Technology was created to assist people and make completing tasks easier and faster. Today’s young adults rely on technology often and may use it in inappropriate circumstances.
Classrooms are a place to learn and listen to teachers lecture. Some professors allow students to use laptops or tablets during class to follow along with PowerPoints or take notes. Some classrooms have no-technology policies to remove distractions.
At Stephens College, students are permitted to have their cell phones on them in class in case of an emergency. As for laptops and tablets in the classroom, it depends on the instructor.
Some students need to use computers to take notes or help them concentrate because of personal learning styles. Many teachers allow technology in classrooms so these students will be more comfortable and not feel discriminated against.
Laura Flacks-Narrol, assistant professor for business and marketing, embraces technology in classrooms, but she does find herself competing with laptops for her students’ attention.
“Teachers have to be engaging and theatrical to get students’ attention off of technology,” she said.
While many students use technology in class, some opt not to.

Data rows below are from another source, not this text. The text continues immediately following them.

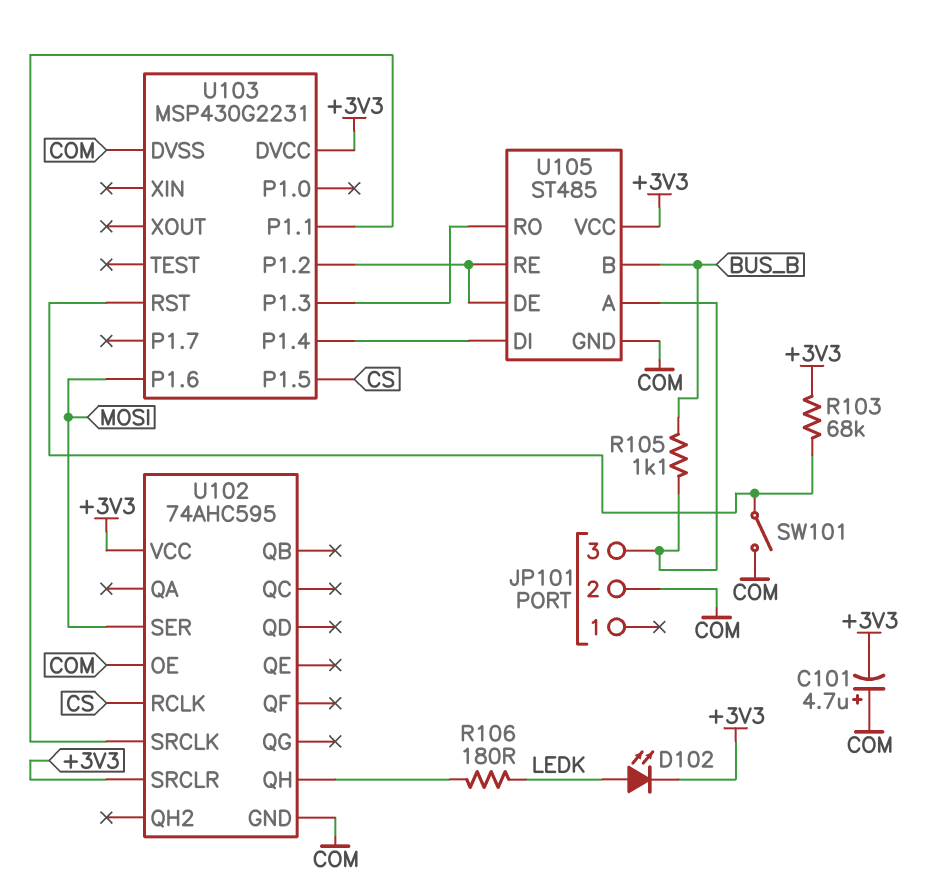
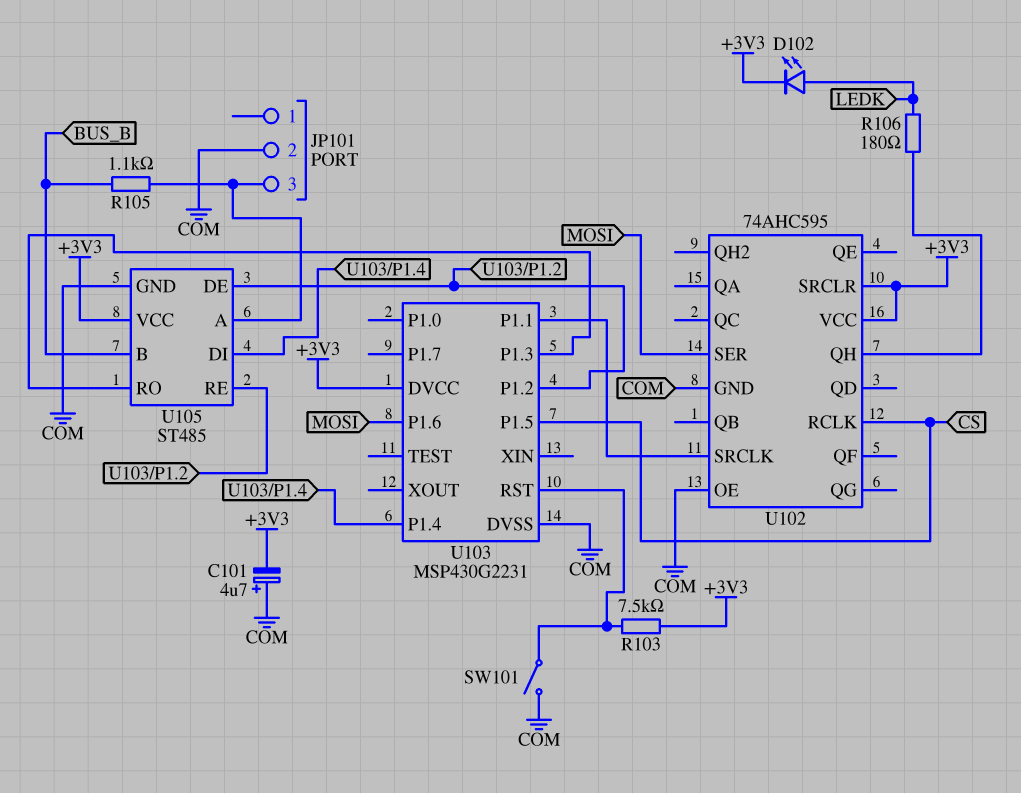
R103: 68k (+3V3, U103/RST) -> 7.5k (+3V3, U103/RST)

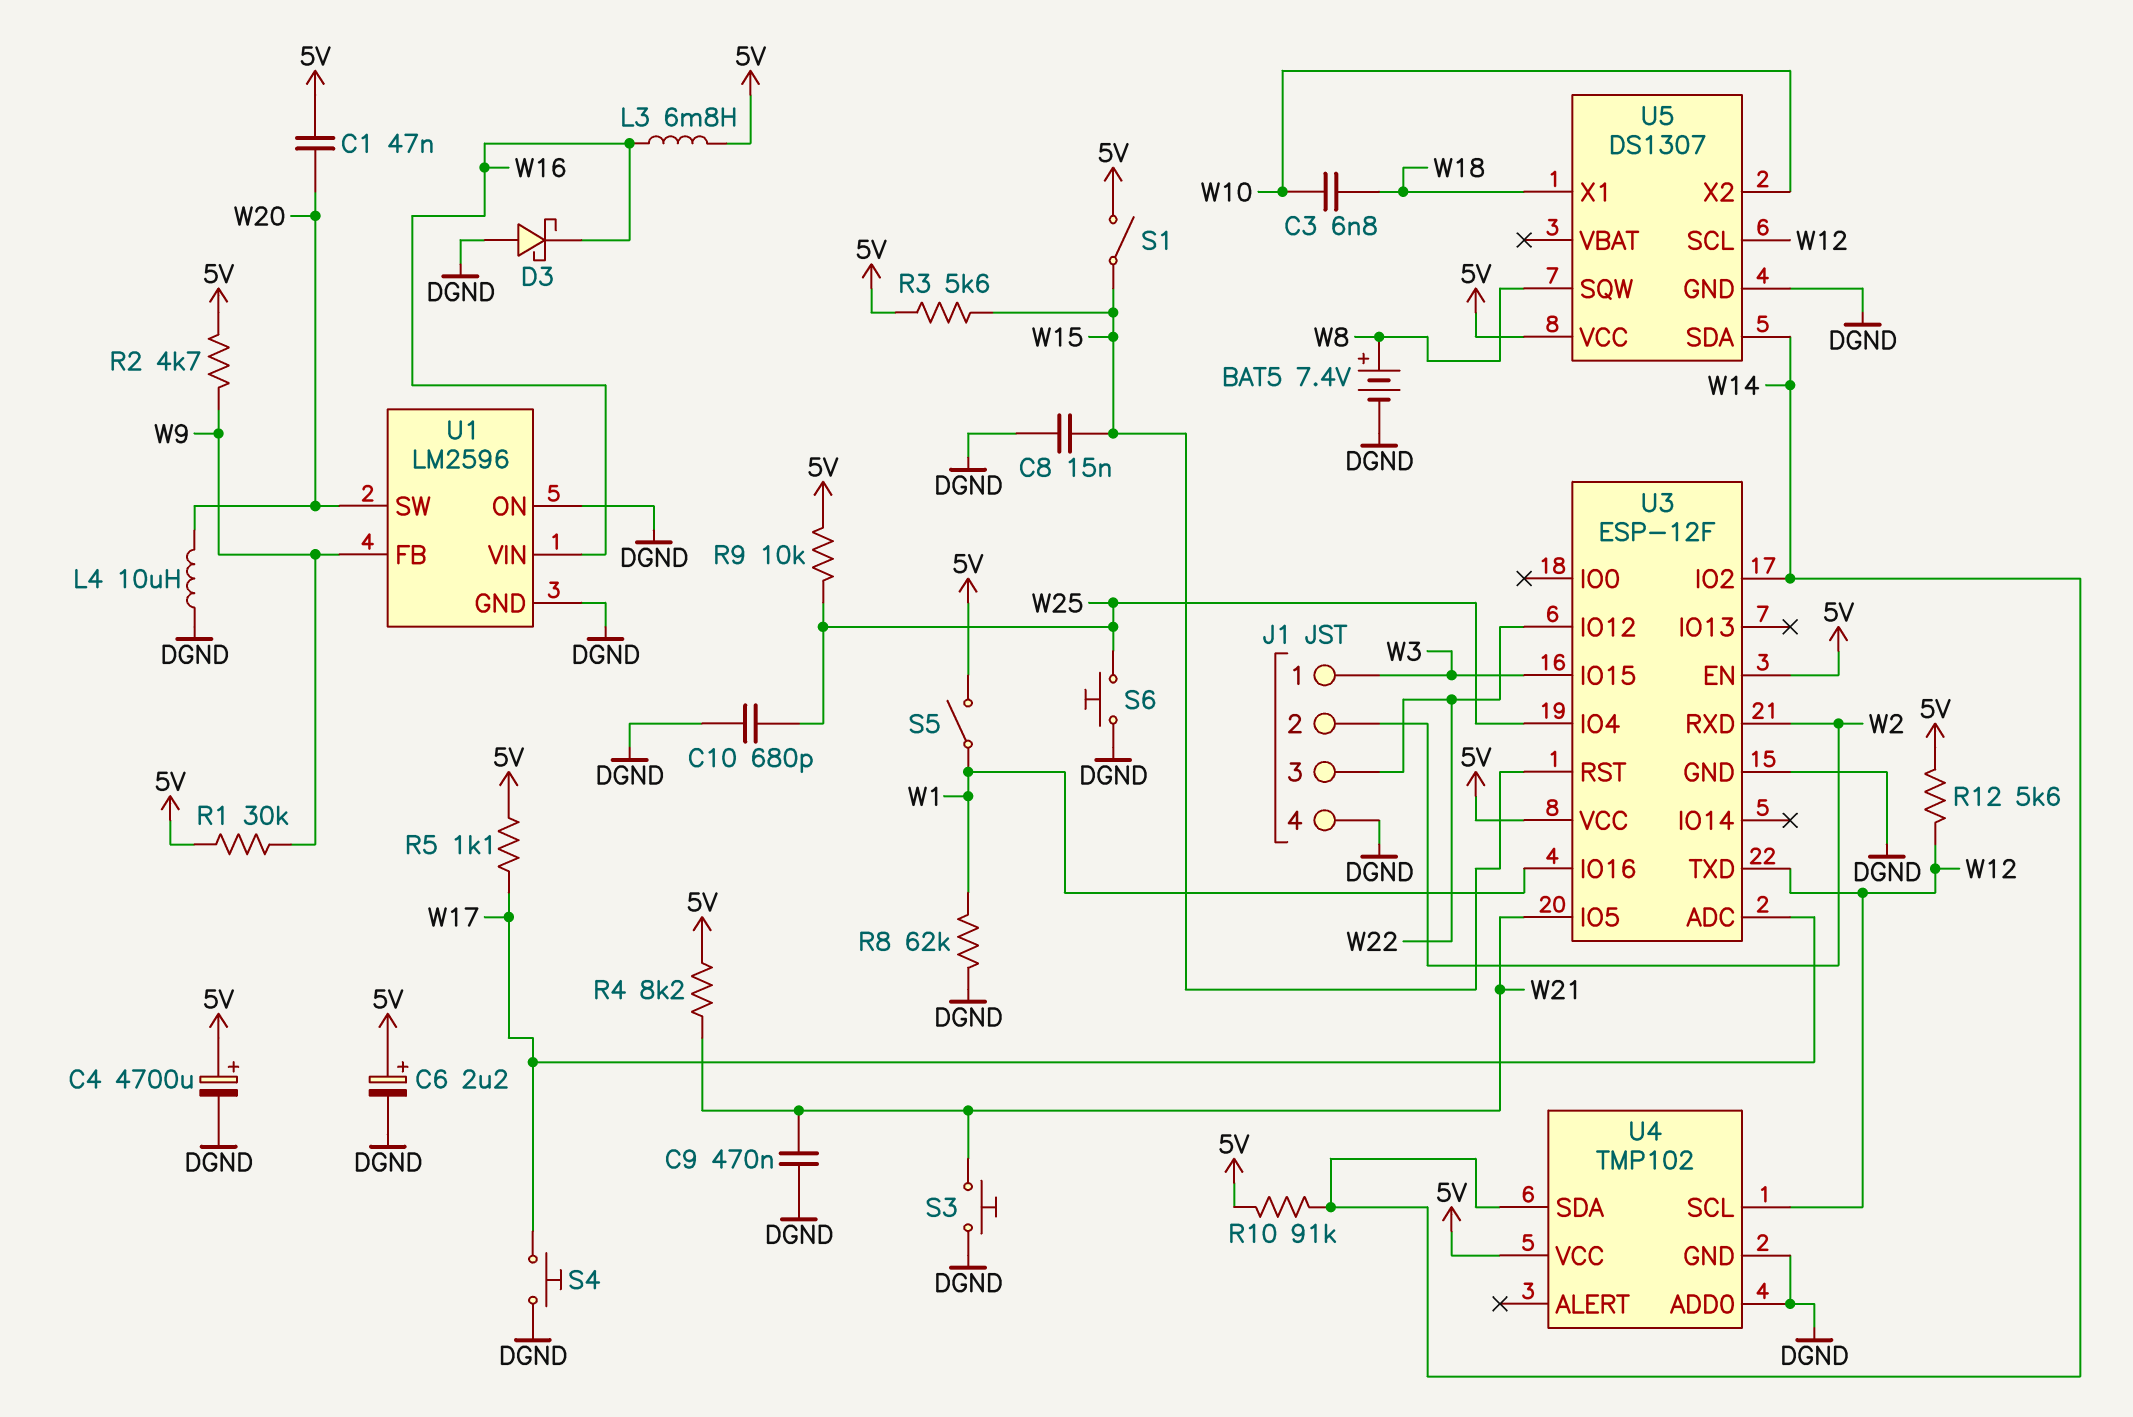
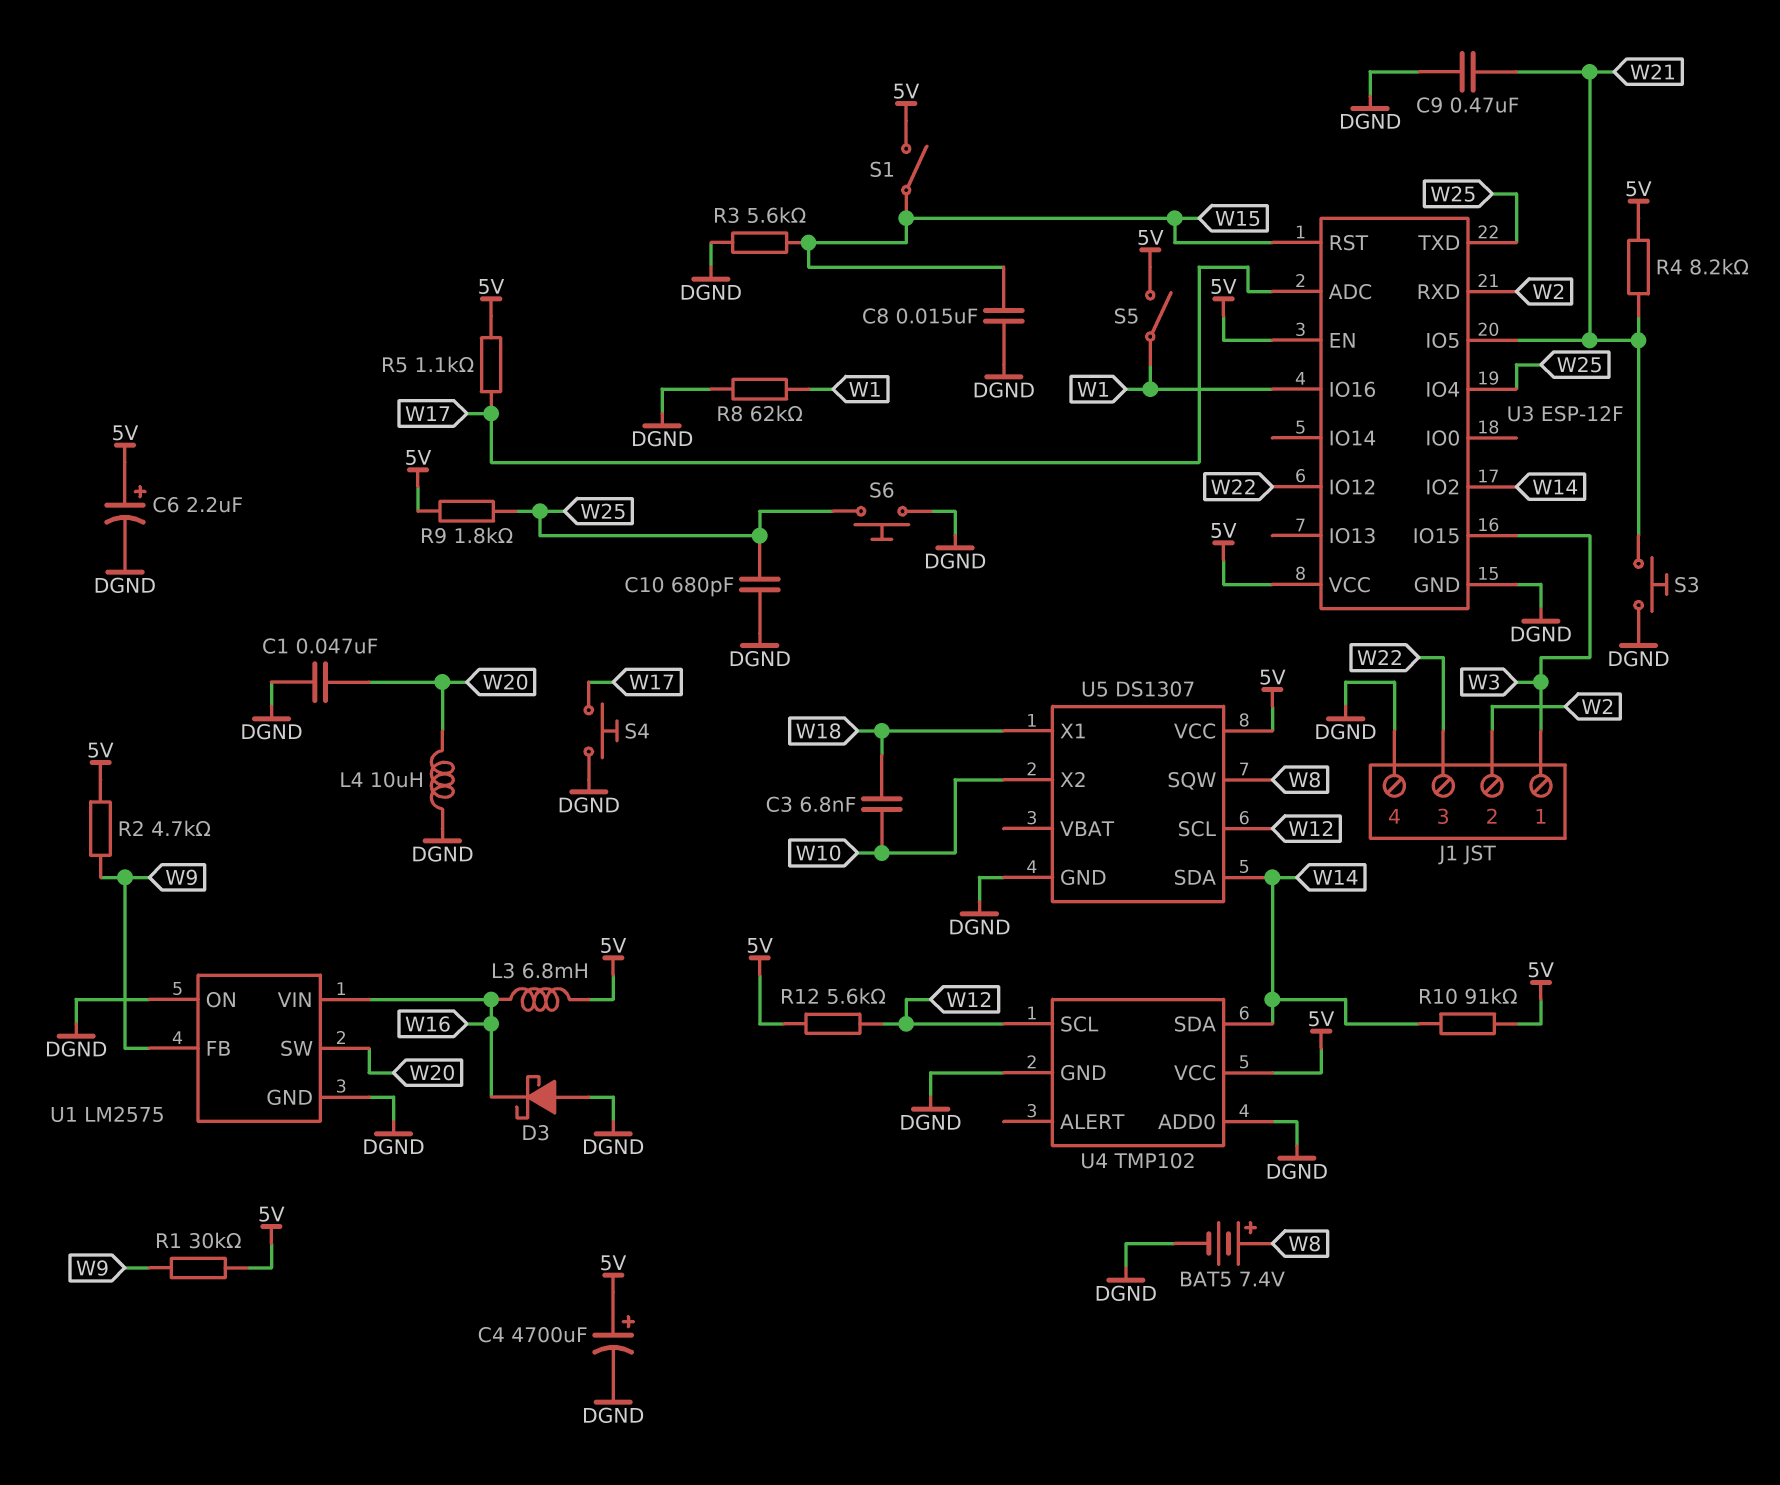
C1: 47nF (5V, W20) -> 47nF (DGND, W20)
R3: 5.6k (5V, W15) -> 5.6k (DGND, W15)
R9: 10k (5V, W25) -> 1.8k (5V, W25)
U1: LM2596 -> LM2575
U3 pin TXD: W12 -> W25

“I find it distracting. It can be hard to concentrate when students are around me on laptops,” senior Chloe Ford said.
Technology in classrooms can be seen as distracting because the majority of students who use it are not doing class-related work. Flacks-Narrol is aware that many students are on social media or shopping online, she but wants her classroom to evolve along with the business world.
“It’s about working with the machine,” she said “not against it.”